▶ _ASSIGNMENT_:
From the entries below, report only the number of lines that contain the word "pixels".

▶ _LISTED RECORDS_:
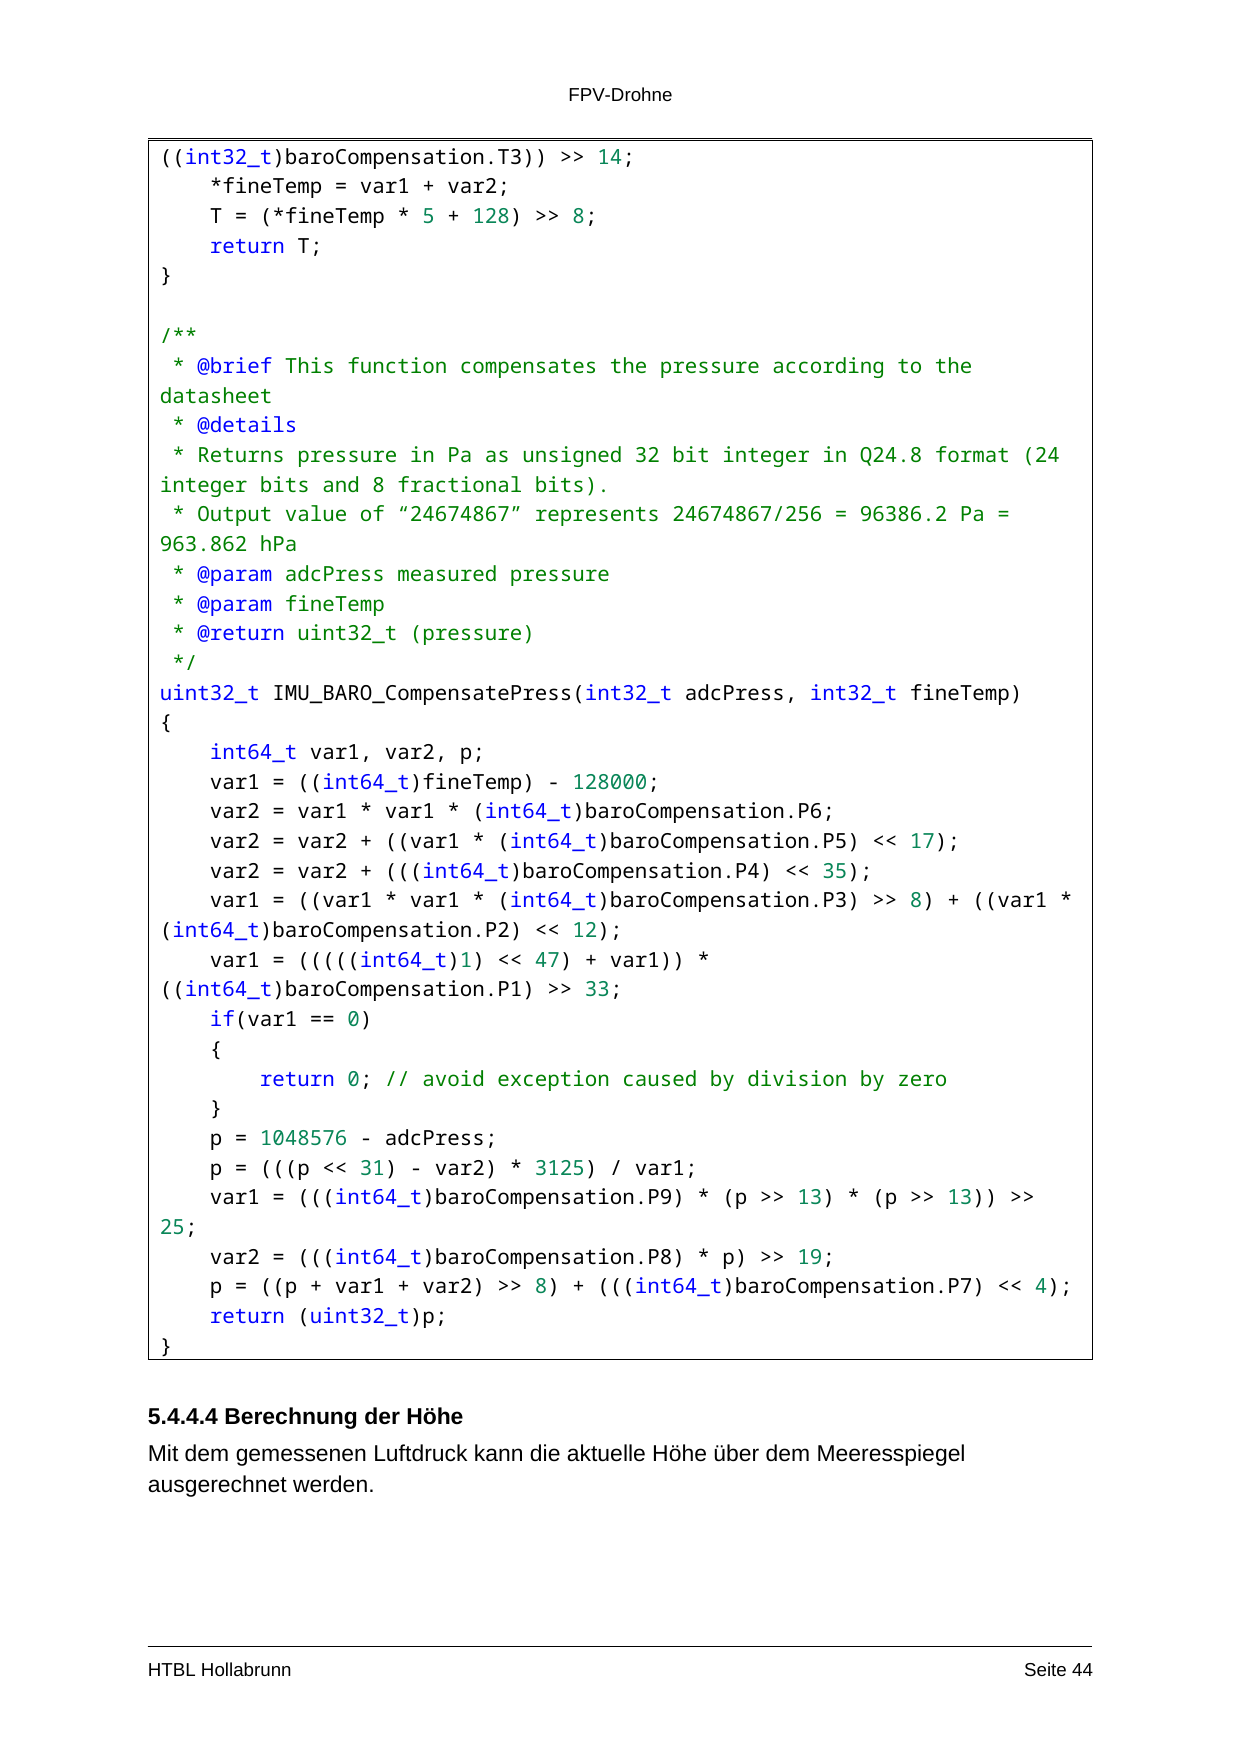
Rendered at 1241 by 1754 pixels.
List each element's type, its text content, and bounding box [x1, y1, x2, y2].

subtitle Berechnung der Höhe [148, 1398, 1092, 1429]
text Mit dem gemessenen Luftdruck kann die aktuelle Höhe über dem Meeresspiegel ausgerechnet werden. [148, 1435, 1092, 1498]
table_cell /** * @brief This function compensates the temperature according to the datasheet * @details * Returns temperature in DegC, resolution is 0.01 DegC. Output value of “5123” equals 51.23 DegC. * @param adcTemp measured temperature * @param fineTemp * @return int32_t (temperature) */ int32_t IMU_BARO_CompensateTemp(int32_t adcTemp, int32_t *fineTemp) { int32_t var1, var2, T; var1 = ((((adcTemp >> 3) - ((int32_t)baroCompensation.T1 << 1))) * ((int32_t)baroCompensation.T2)) >> 11; var2 = (((((adcTemp >> 4) - ((int32_t)baroCompensation.T1)) * ((adcTemp >> 4) - ((int32_t)baroCompensation.T1))) >> 12) * ((int32_t)baroCompensation.T3)) >> 14; *fineTemp = var1 + var2; T = (*fineTemp * 5 + 128) >> 8; return T; } /** * @brief This function compensates the pressure according to the datasheet * @details * Returns pressure in Pa as unsigned 32 bit integer in Q24.8 format (24 integer bits and 8 fractional bits). * Output value of “24674867” represents 24674867/256 = 96386.2 Pa = 963.862 hPa * @param adcPress measured pressure * @param fineTemp * @return uint32_t (pressure) */ uint32_t IMU_BARO_CompensatePress(int32_t adcPress, int32_t fineTemp) { int64_t var1, var2, p; var1 = ((int64_t)fineTemp) - 128000; var2 = var1 * var1 * (int64_t)baroCompensation.P6; var2 = var2 + ((var1 * (int64_t)baroCompensation.P5) << 17); var2 = var2 + (((int64_t)baroCompensation.P4) << 35); var1 = ((var1 * var1 * (int64_t)baroCompensation.P3) >> 8) + ((var1 * (int64_t)baroCompensation.P2) << 12); var1 = (((((int64_t)1) << 47) + var1)) * ((int64_t)baroCompensation.P1) >> 33; if(var1 == 0) { return 0; // avoid exception caused by division by zero } p = 1048576 - adcPress; p = (((p << 31) - var2) * 3125) / var1; var1 = (((int64_t)baroCompensation.P9) * (p >> 13) * (p >> 13)) >> 25; var2 = (((int64_t)baroCompensation.P8) * p) >> 19; p = ((p + var1 + var2) >> 8) + (((int64_t)baroCompensation.P7) << 4); return (uint32_t)p; } [149, 141, 1092, 1359]
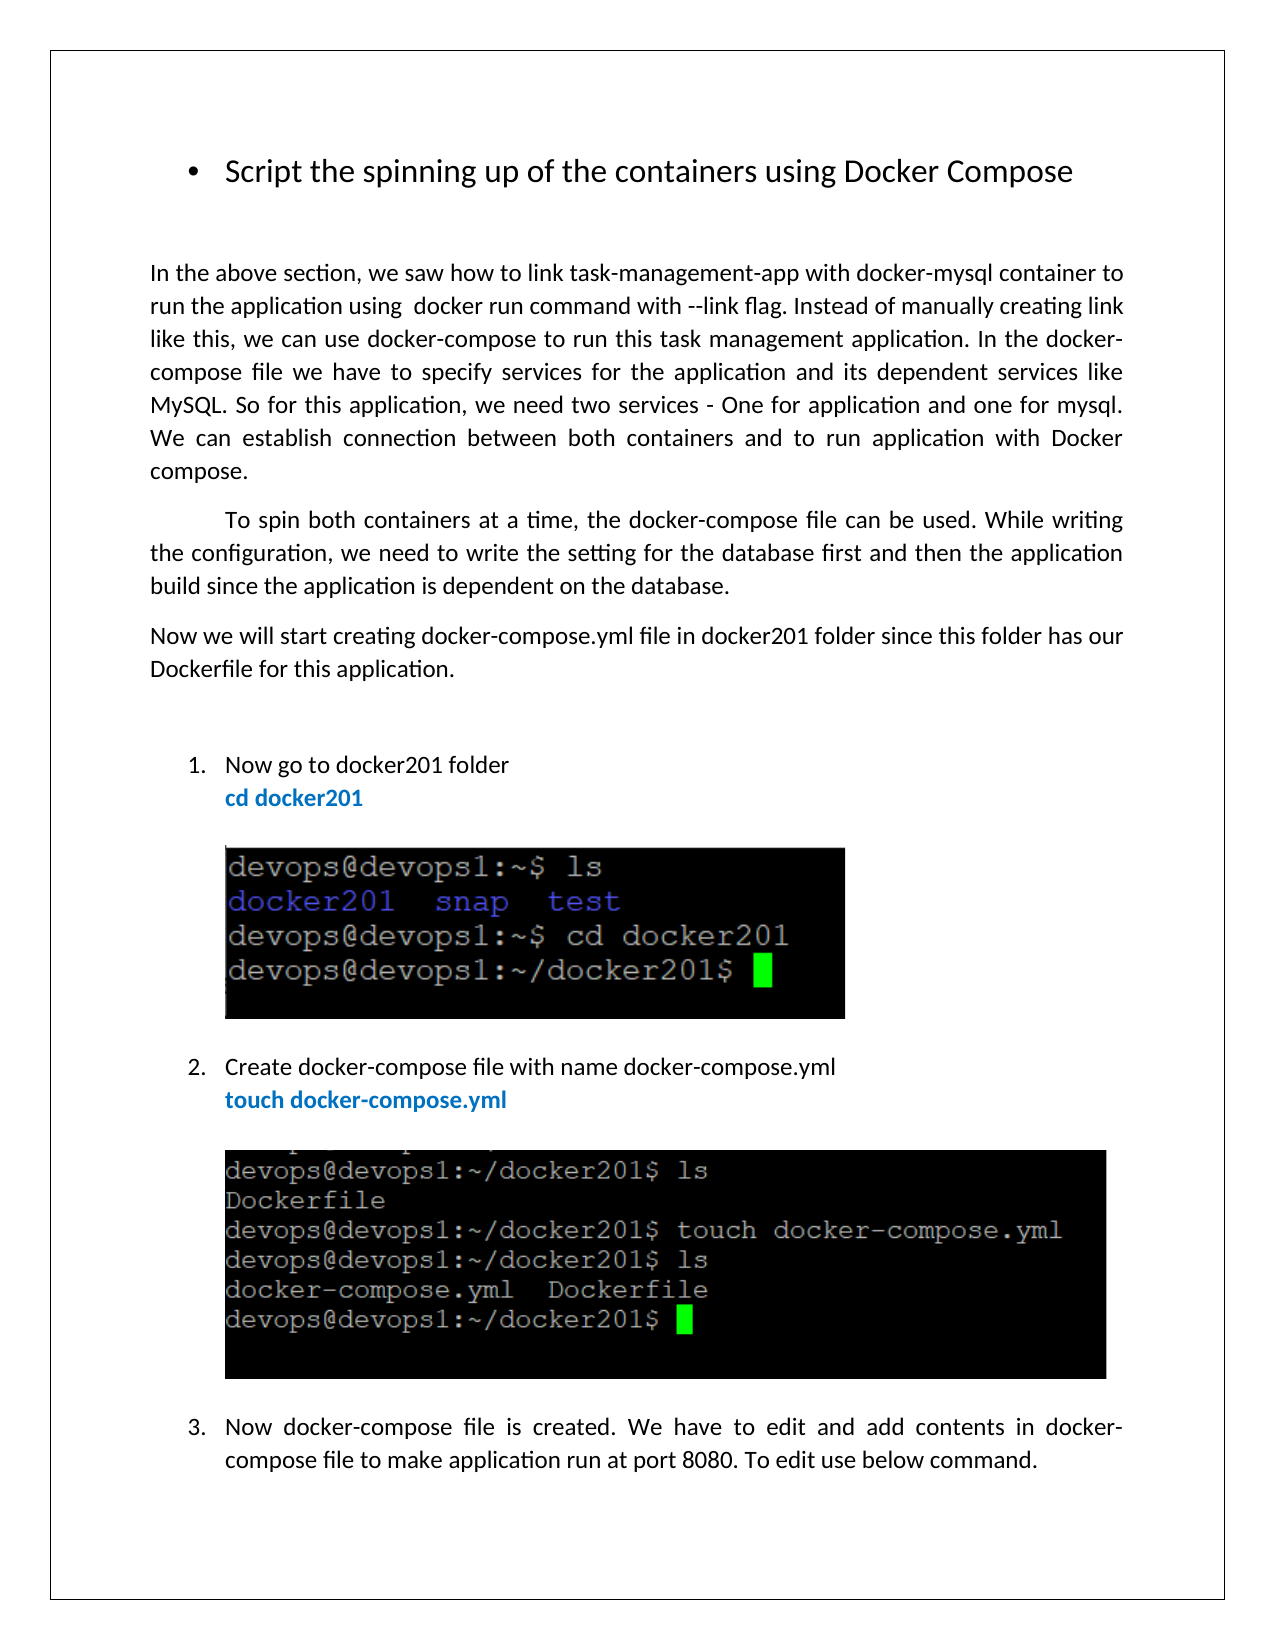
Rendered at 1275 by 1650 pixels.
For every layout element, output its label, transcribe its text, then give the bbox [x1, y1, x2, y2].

text Now we will start creating docker-compose.yml file in docker201 folder since this folder has our Dockerfile for this application. [150, 620, 1125, 683]
text In the above section, we saw how to link task-management-app with docker-mysql container to run the application using docker run command with --link flag. Instead of manually creating link like this, we can use docker-compose to run this task management application. In the docker-compose file we have to specify services for the application and its dependent services like MySQL. So for this application, we need two services - One for application and one for mysql. We can establish connection between both containers and to run application with Docker compose. [150, 257, 1125, 486]
text To spin both containers at a time, the docker-compose file can be used. While writing the configuration, we need to write the setting for the database first and then the application build since the application is dependent on the database. [150, 504, 1125, 601]
list Create docker-compose file with name docker-compose.yml [187, 1051, 1125, 1082]
list Script the spinning up of the containers using Docker Compose [187, 150, 1093, 191]
list Now docker-compose file is created. We have to edit and add contents in docker-compose file to make application run at port 8080. To edit use below command. [187, 1411, 1125, 1474]
list Now go to docker201 folder [187, 749, 1125, 780]
list cd docker201 [225, 782, 1125, 813]
list touch docker-compose.yml [225, 1084, 1125, 1115]
picture [225, 845, 846, 1019]
picture [225, 1150, 1107, 1379]
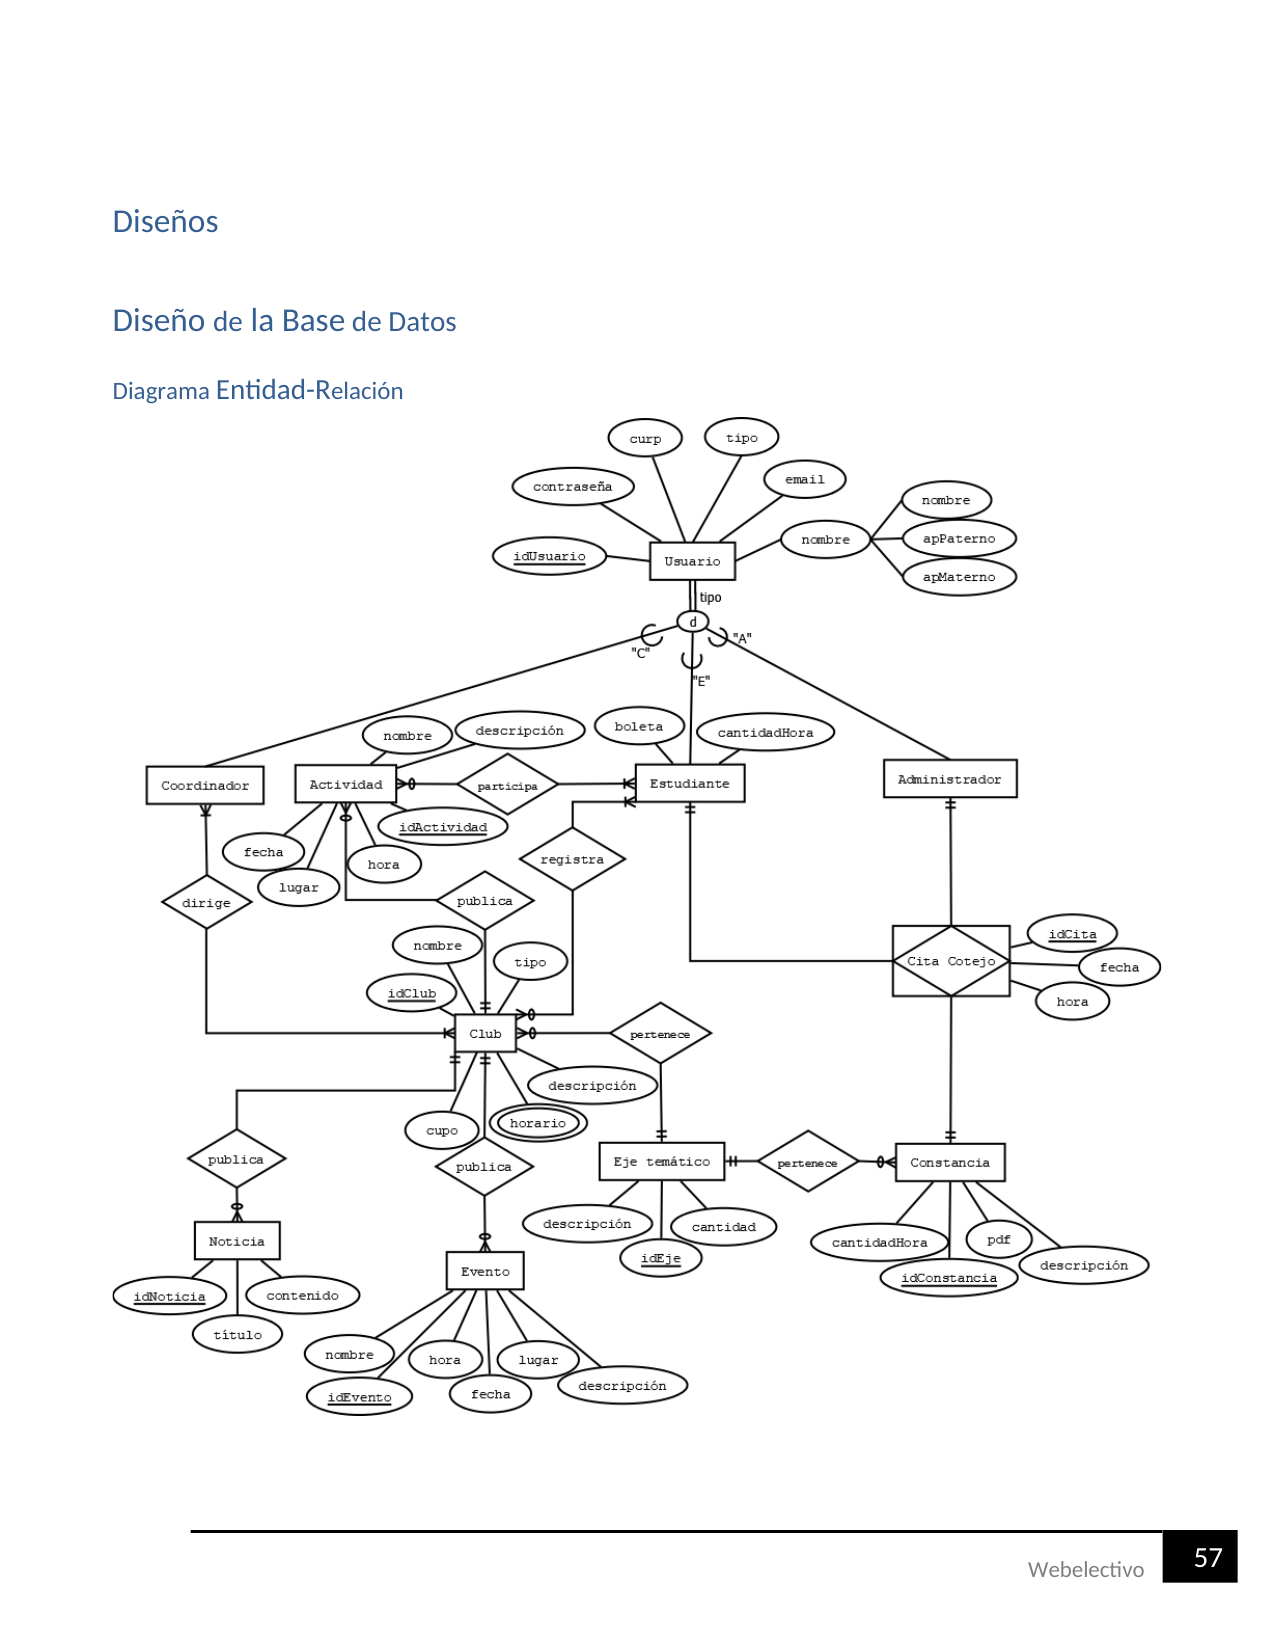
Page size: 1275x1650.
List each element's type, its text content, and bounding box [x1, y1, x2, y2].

▶ _EXERCISE RESULT_:
2